• _What the task asks_:
Count the lines in the listing below that contain the string "sample", matching case exactly, and give only that number.

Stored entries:
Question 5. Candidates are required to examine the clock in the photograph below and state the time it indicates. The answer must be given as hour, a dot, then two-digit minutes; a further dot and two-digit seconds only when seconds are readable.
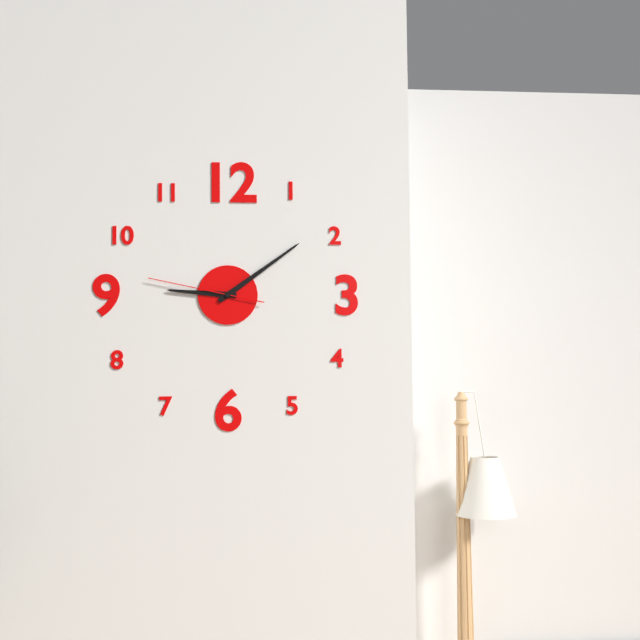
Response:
9.09.47
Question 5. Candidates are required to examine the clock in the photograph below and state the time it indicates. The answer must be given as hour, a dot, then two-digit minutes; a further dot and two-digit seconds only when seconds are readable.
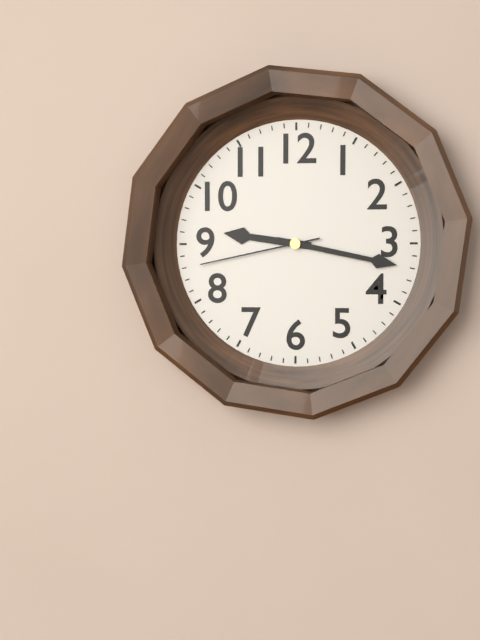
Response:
9.17.43
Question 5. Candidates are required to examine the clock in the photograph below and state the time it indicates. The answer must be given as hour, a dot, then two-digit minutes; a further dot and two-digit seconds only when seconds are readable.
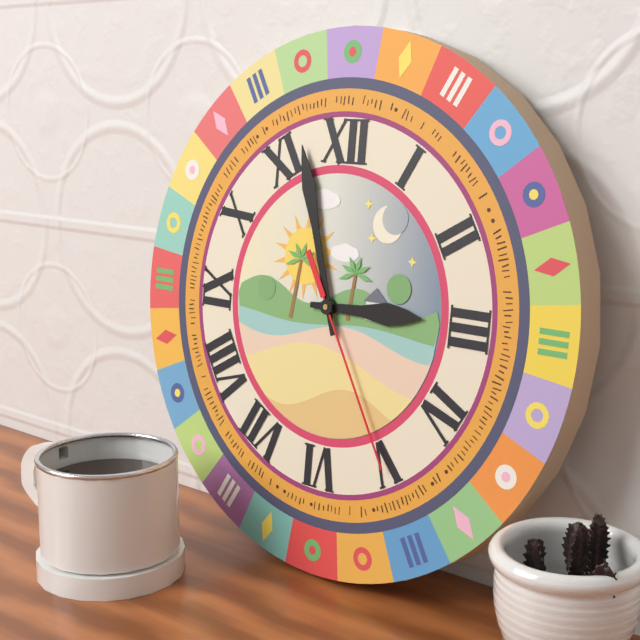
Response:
2.57.25
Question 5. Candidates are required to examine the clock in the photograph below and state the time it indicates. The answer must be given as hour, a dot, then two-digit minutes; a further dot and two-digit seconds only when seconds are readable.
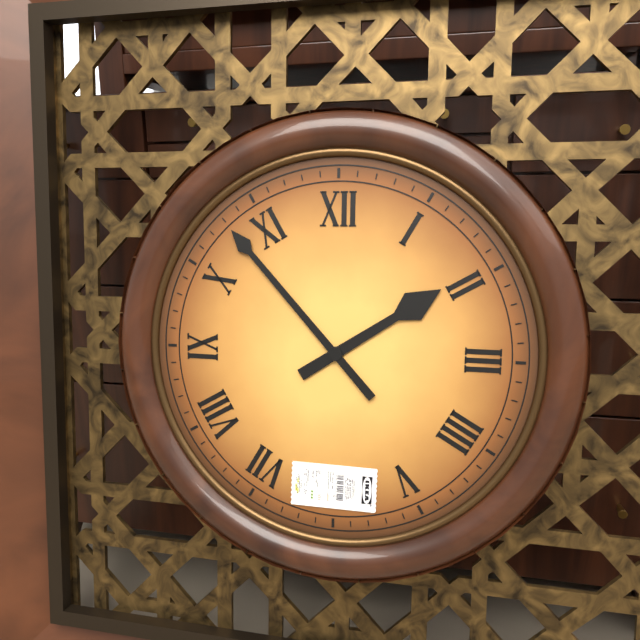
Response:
1.53
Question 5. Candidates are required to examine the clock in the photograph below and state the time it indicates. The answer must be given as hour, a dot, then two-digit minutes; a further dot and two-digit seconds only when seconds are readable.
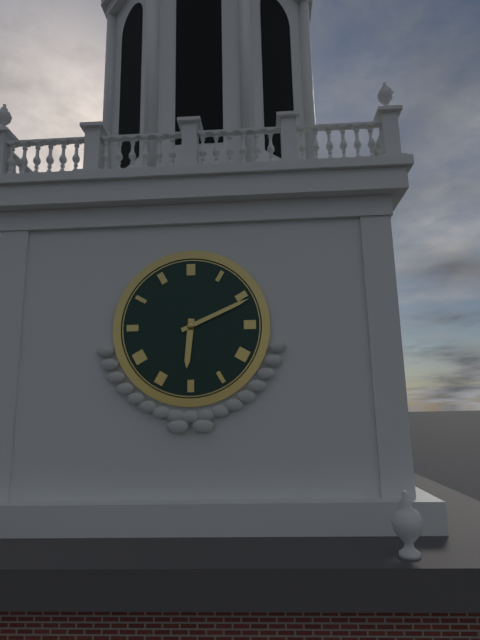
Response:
6.11
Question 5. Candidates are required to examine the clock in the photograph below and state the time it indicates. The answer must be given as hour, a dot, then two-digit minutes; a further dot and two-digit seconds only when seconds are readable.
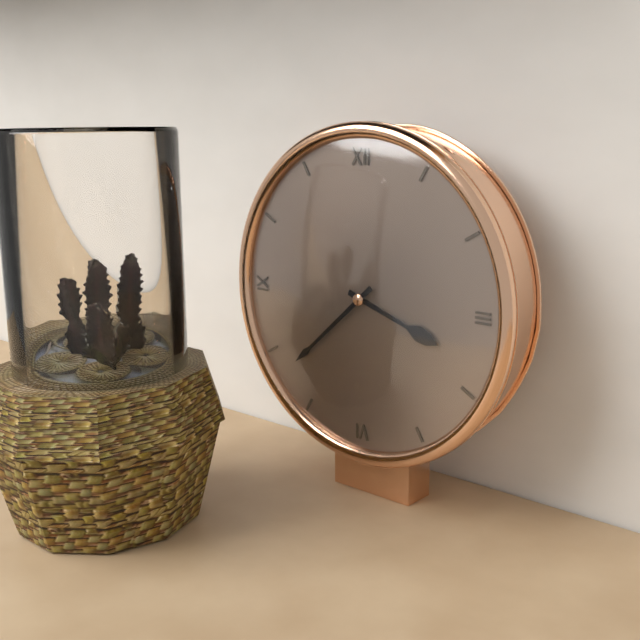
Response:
3.38
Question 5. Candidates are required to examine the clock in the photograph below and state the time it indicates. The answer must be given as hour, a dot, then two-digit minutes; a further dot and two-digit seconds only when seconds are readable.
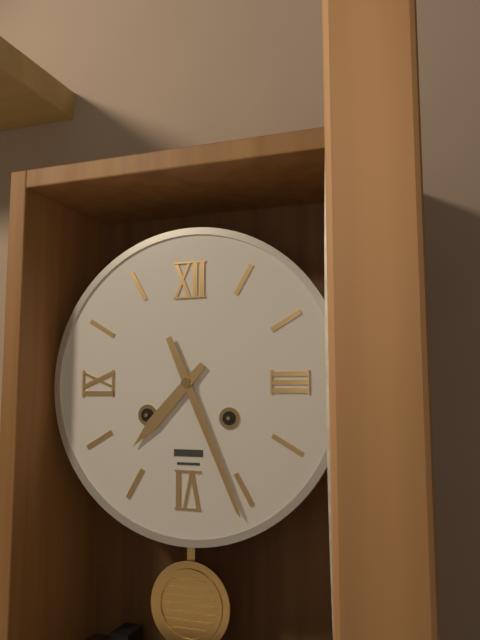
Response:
7.26
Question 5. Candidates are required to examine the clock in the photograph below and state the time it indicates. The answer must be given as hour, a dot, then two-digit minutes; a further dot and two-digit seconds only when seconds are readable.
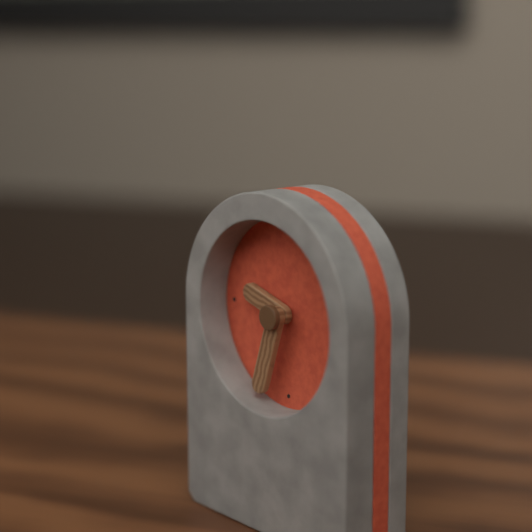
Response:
9.33
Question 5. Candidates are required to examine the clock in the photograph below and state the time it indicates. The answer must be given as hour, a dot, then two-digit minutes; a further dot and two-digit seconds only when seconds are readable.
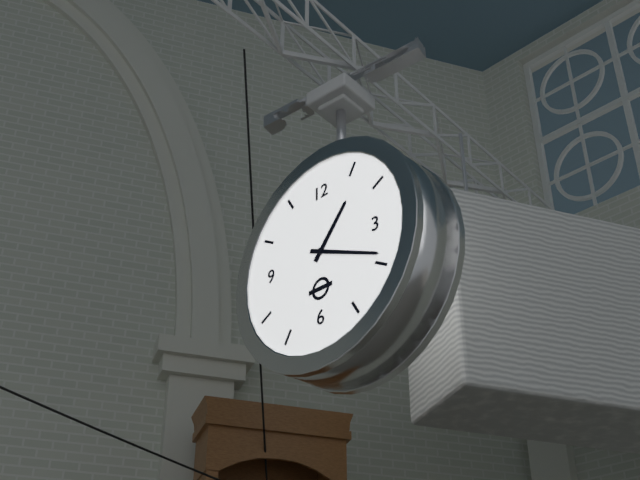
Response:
1.19
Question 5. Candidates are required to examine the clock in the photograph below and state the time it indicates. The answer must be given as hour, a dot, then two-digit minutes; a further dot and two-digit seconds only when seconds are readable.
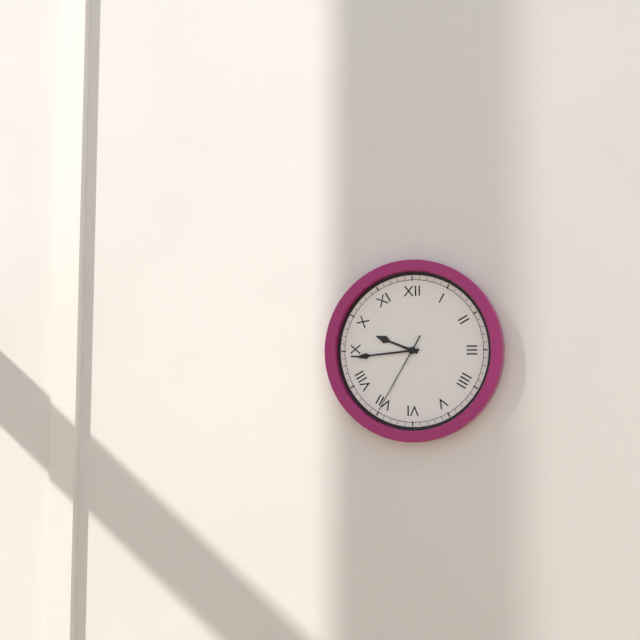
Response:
9.44.35
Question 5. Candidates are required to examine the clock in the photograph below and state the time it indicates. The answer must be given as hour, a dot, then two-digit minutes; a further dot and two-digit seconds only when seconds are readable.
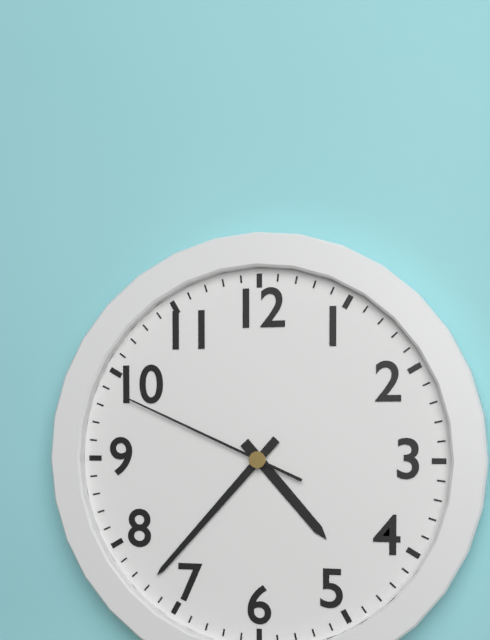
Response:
4.37.49
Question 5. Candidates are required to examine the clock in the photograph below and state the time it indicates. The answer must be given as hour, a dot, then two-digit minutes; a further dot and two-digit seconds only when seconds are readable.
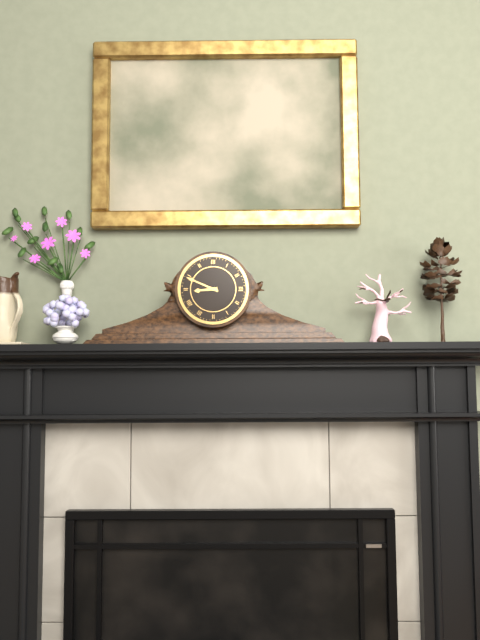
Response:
8.49
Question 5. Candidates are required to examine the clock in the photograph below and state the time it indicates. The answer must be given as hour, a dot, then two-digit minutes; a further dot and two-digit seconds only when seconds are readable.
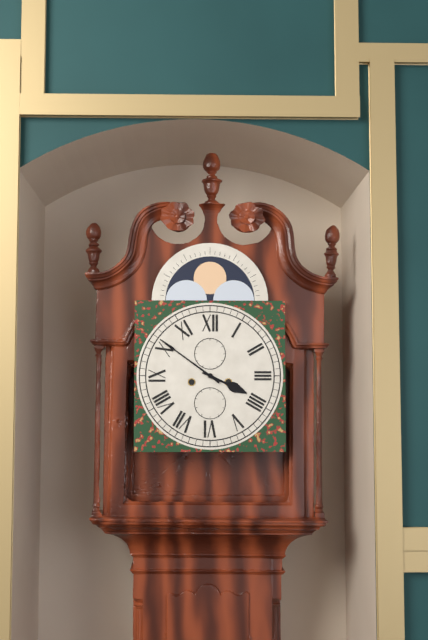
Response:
3.51
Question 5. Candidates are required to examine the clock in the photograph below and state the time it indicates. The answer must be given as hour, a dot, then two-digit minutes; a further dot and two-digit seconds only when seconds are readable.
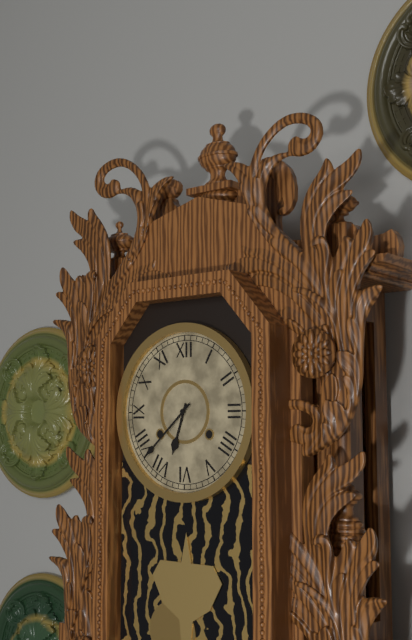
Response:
6.38
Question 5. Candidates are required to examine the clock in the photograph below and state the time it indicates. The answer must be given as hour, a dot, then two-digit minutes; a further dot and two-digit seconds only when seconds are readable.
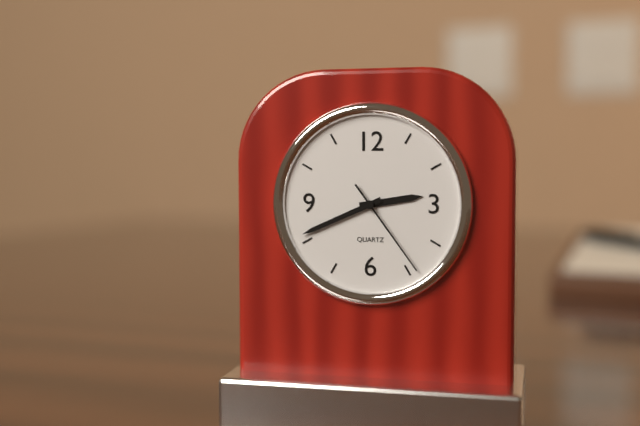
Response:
2.41.24
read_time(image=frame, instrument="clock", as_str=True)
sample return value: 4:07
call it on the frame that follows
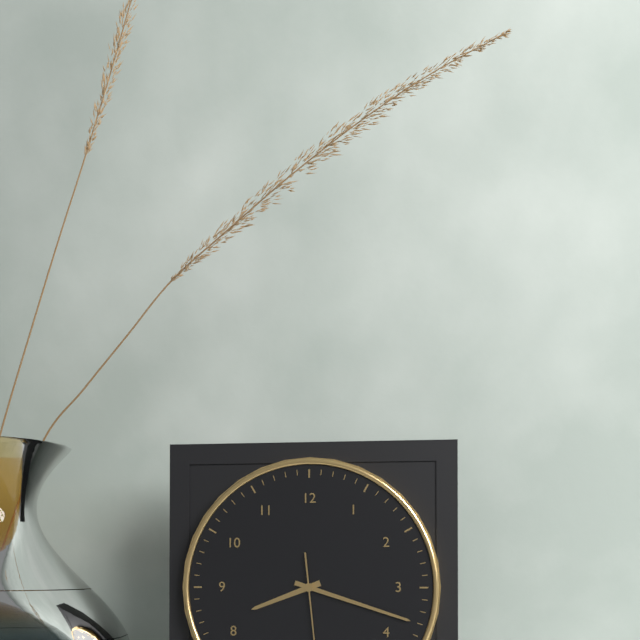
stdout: 8:18
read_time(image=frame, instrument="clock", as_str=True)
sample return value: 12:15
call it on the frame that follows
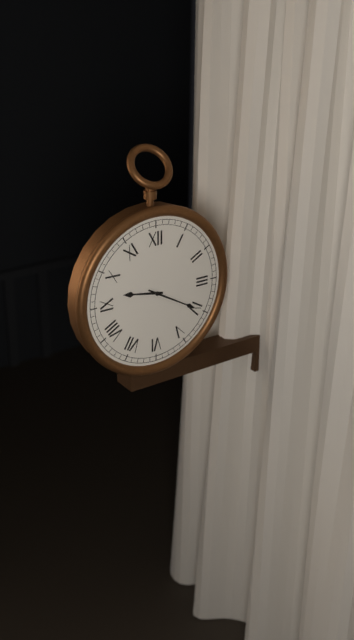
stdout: 9:20
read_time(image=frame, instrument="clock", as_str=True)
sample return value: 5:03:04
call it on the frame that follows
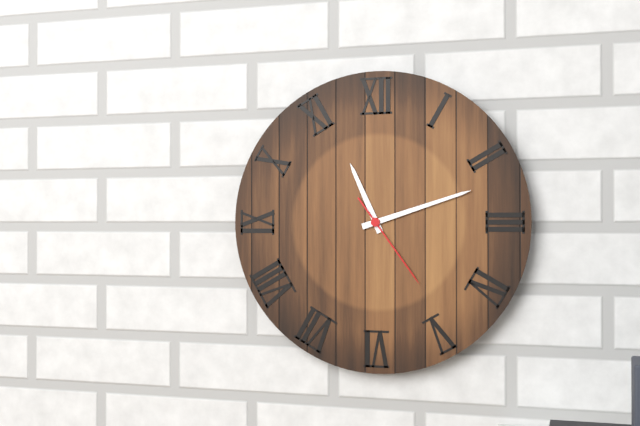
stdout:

• _Final answer_:
3